Hidden in the stacks: Nebraska hosts Book Traces project
What might be hiding in the stacks of the University of Nebraska-Lincoln’s Love Library?
Readers of books, especially in the 19th century, often left behind bits of history in handwritten margin notes, photographs and other objects.
On March 30, Huskers are invited to a treasure hunt to find these unique markings, items and annotations and document them with the crowd-sourced digital humanities project, Book Traces.
The event will take place beginning at 10 a.m. in Adele Hall Learning Commons and is being led by Peter Capuano, associate professor of English and director of the 19th-century studies program, and Andrew Stauffer of the University of Virginia and founder of Book Traces.

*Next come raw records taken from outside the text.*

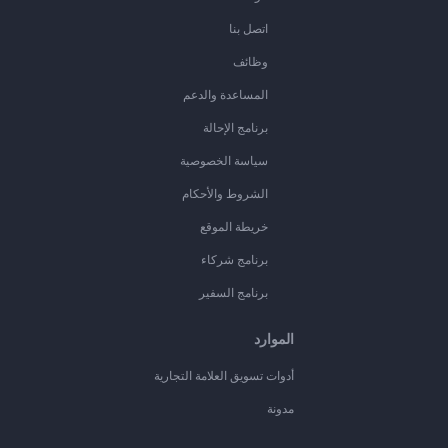
اتصل بنا
وظائف
المساعدة والدعم
برنامج الإحالة
سياسة الخصوصية
الشروط والأحكام
خريطة الموقع
برنامج شركاء
برنامج السفير
الموارد
أدوات تسويق العلامة التجارية
مدونة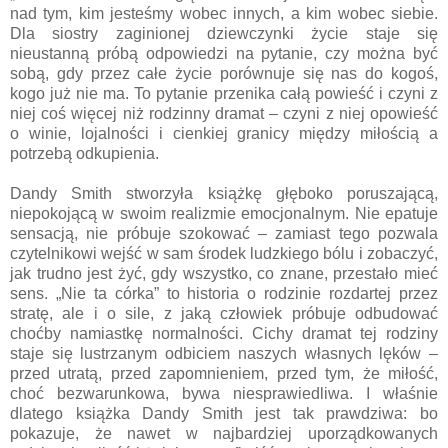
nad tym, kim jesteśmy wobec innych, a kim wobec siebie.
Dla siostry zaginionej dziewczynki życie staje się
nieustanną próbą odpowiedzi na pytanie, czy można być
sobą, gdy przez całe życie porównuje się nas do kogoś,
kogo już nie ma. To pytanie przenika całą powieść i czyni z
niej coś więcej niż rodzinny dramat – czyni z niej opowieść
o winie, lojalności i cienkiej granicy między miłością a
potrzebą odkupienia.
Dandy Smith stworzyła książkę głęboko poruszającą,
niepokojącą w swoim realizmie emocjonalnym. Nie epatuje
sensacją, nie próbuje szokować – zamiast tego pozwala
czytelnikowi wejść w sam środek ludzkiego bólu i zobaczyć,
jak trudno jest żyć, gdy wszystko, co znane, przestało mieć
sens. „Nie ta córka” to historia o rodzinie rozdartej przez
stratę, ale i o sile, z jaką człowiek próbuje odbudować
choćby namiastkę normalności. Cichy dramat tej rodziny
staje się lustrzanym odbiciem naszych własnych lęków –
przed utratą, przed zapomnieniem, przed tym, że miłość,
choć bezwarunkowa, bywa niesprawiedliwa. I właśnie
dlatego książka Dandy Smith jest tak prawdziwa: bo
pokazuje, że nawet w najbardziej uporządkowanych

Book Traces lets everyone become a digital humanist and aims to identify and document the unique marginalia and items left by readers long ago, and engage the question of the future of the print record in the wake of wide-scale digitization.
“With the help of students, faculty and librarians, we have discovered thousands of examples of 19th-century annotation in books in the circulating collections of academic libraries,” Stauffer wrote about the project. “Such marks and such reveries help us understand the particular place of books as domestic and social objects during the 19th century.”
Participants will go into some of the oldest collections in Love Library and document finds via digital photos taken with their phones.
Capuano was excited to bring Stauffer to initiate the project at Nebraska and to give a lecture on the project and the finds unique to Nebraska. The presentation is slated for 3:30 p.m. in the Peterson Room, Love Library 221.
“There is something to be learned from the University of Nebraska–Lincoln’s books,” he said. “We don’t know what we’re going to find. Undoubtedly, it will be unique to Nebraska’s place.”